С первыми лучами солнца я покинула гробницу, следуя той же дорогой, которой попала туда, хотя и обнаружила, что вылезать через отверстие значительно труднее.
Вокруг уже не было видно ни одного живого существа, кроме большой ночной птицы, летевшей в свое убежище. Я вся прямо иссохла от жажды и, зная, что в этом раскаленном месте я умру без воды, соскользнула со скалы и незаметно направилась к выходу из ущелья, надеясь отыскать какую-нибудь другую гробницу или трещину в скалах, где мне можно было бы спрятаться до наступления ночи, когда я смогла бы спуститься к реке и напиться. Но, Олаф, я еще не сделала и нескольких шагов от ущелья, как увидела рядом на камне свежую пищу, молоко и воду, положенные на камень, и я, хотя и несколько опасаясь, что все это может быть отравлено, поела и выпила молоко и воду. Когда же я убедилась, что вода свежая и не отравлена, то подумала, что какие-то друзья оставили все это здесь, чтобы удовлетворять мои желания, хотя я и не знала, кто может быть этим моим другом. Впоследствии я выяснила, что эта пища приносилась в дар духам мертвых. Я знала, что у наших давно забытых предков был обычай приносить подобные дары, поскольку они в своем неведении полагали, что духи тех, кого они любили, нуждаются в средствах к существованию, которые они имели при жизни. Несомненно, память об этом ритуале все еще существует — по крайней мере, эти дары возлагались до сегодняшнего дня. И, конечно, поскольку было обнаружено, что эти дары не приносятся напрасно, они приносились регулярно, так что я ни в чем не ощущала недостатка.
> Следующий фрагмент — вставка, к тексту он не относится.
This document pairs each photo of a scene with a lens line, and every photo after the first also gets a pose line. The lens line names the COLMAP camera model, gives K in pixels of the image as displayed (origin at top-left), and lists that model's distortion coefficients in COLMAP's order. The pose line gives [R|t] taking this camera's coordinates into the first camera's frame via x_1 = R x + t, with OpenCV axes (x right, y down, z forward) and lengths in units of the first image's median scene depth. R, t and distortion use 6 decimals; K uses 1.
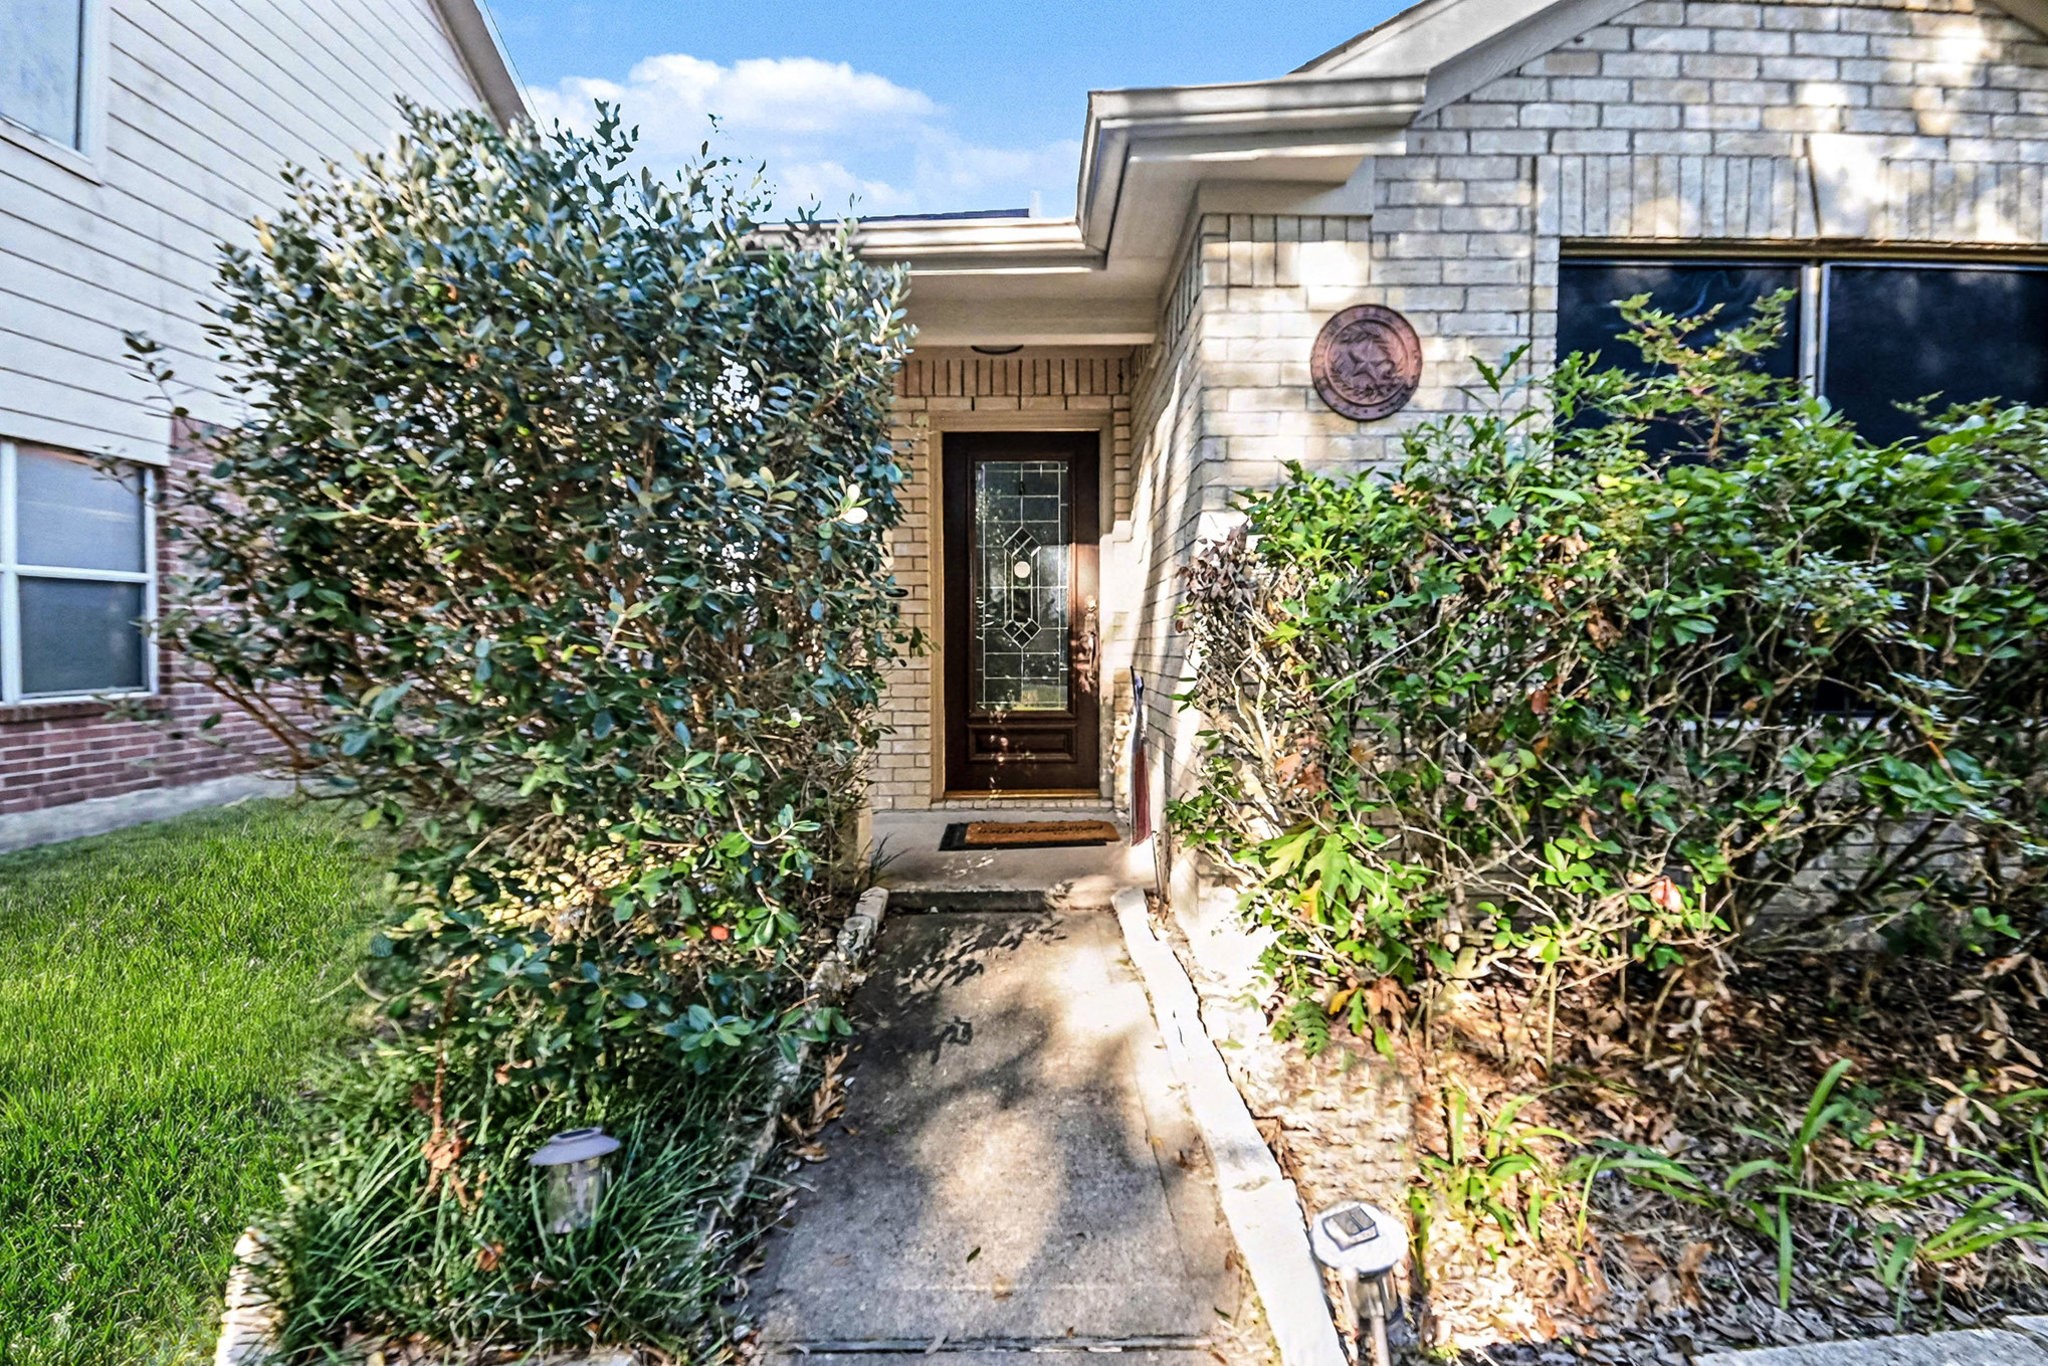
lens RADIAL K [[925.9, 0, 1035.0], [0, 925.9, 699.6], [0, 0, 1]] dist [0.028683, -0.024065]
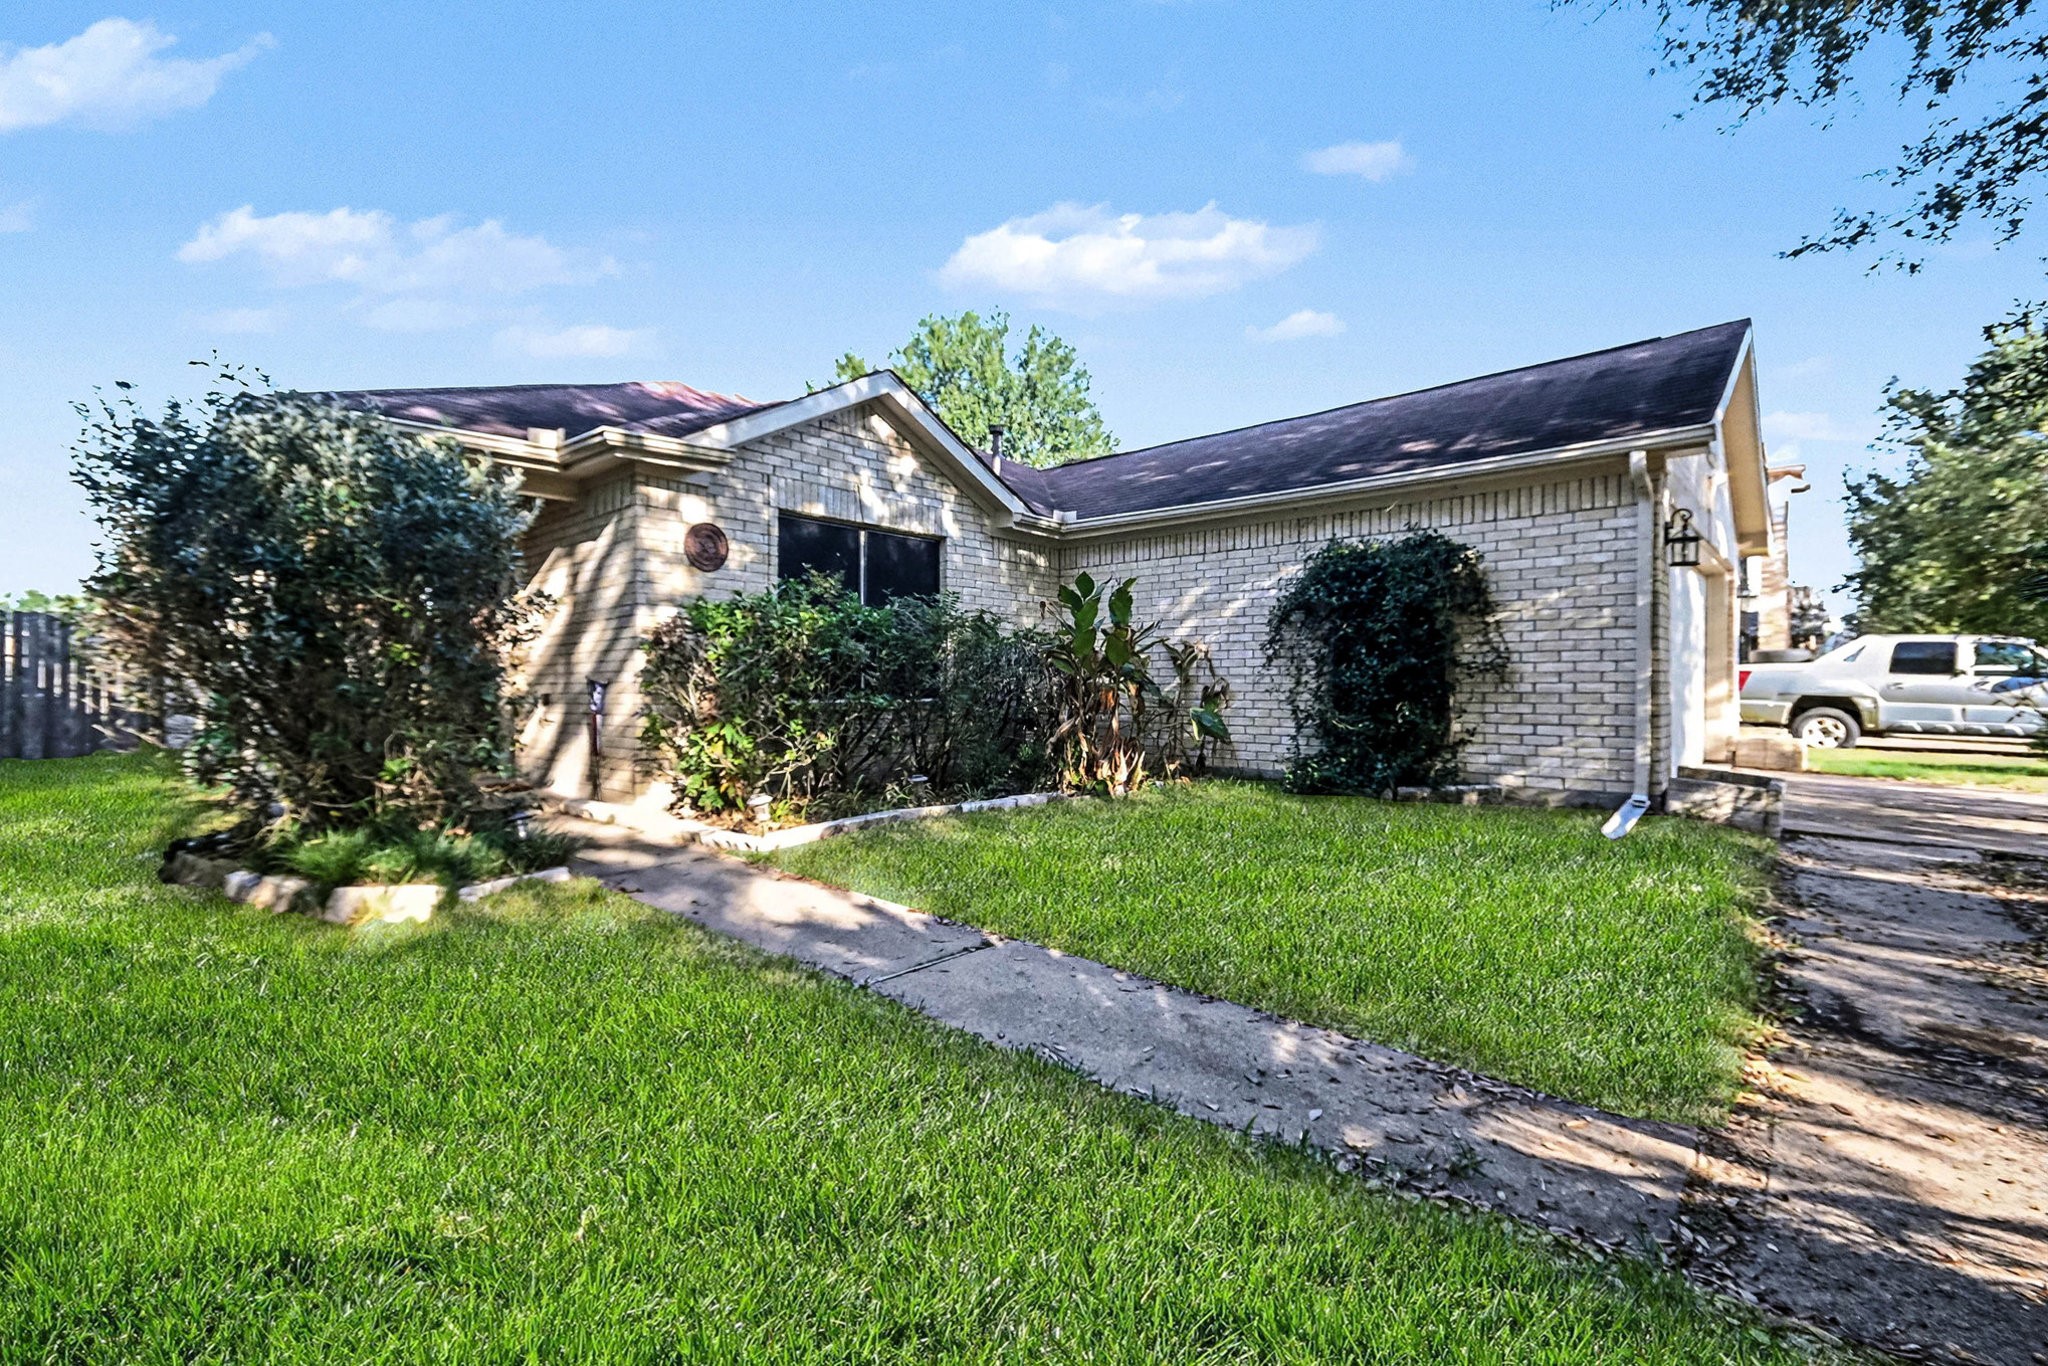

Таким образом я и обитала много месяцев здесь, среди праха давно ушедших, выбираясь наружу и бродя вокруг пирамид только по ночам. Раз или два люди видели меня, когда я осмеливалась выходить на равнину, и я испытывала страшное искушение обратиться к ним с просьбой о помощи. Но они всегда убегали прочь, принимая меня за духа какой-нибудь жены фараона. Конечно, говоря по правде, Олаф, это общение с духами — а духи действительно обитают в этих могилах, я своими глазами видела их — так подействовало на мою душу, что я временами чувствовала, будто сама принадлежу к их компании. Но как бы там ни было, я знала, что не проживу долго. Одиночество высасывало из меня жизнь, как сухой песок — воду. Если бы вы не пришли, Олаф, то через несколько недель я бы непременно умерла.
Теперь заговорил я, впервые за это время.
— И вы желали смерти, Хелиодора?
— Нет. До начала войны между Мустафой и моим отцом, Могасом, к нему из Византии пришли вести о том, что Ирина убила вас. Все этому поверили, кроме меня. Я не верила.
— Почему, Хелиодора?
— Потому что я не чувствовала, что вы умерли. Поэтому-то я и боролась за свою жизнь. В противном случае после вашего исчезновения и гибели моего отца в неравном бою мне не оставалось ничего иного, как заколоть не евнуха, а себя. И позднее, в этой гробнице, я поняла, что вы живы. Время от времени меня посещало ощущение утраты других людей, но вас — никогда! А это я должна была бы почувствовать в первую очередь, ибо знайте, что моя душа необычайно чутка к подобным ощущениям. Поэтому только я и жила, хотя и должна была умереть, так как надежда пылала во мне, как в неугасимой лампаде. И вы наконец пришли! Наконец-то вы пришли!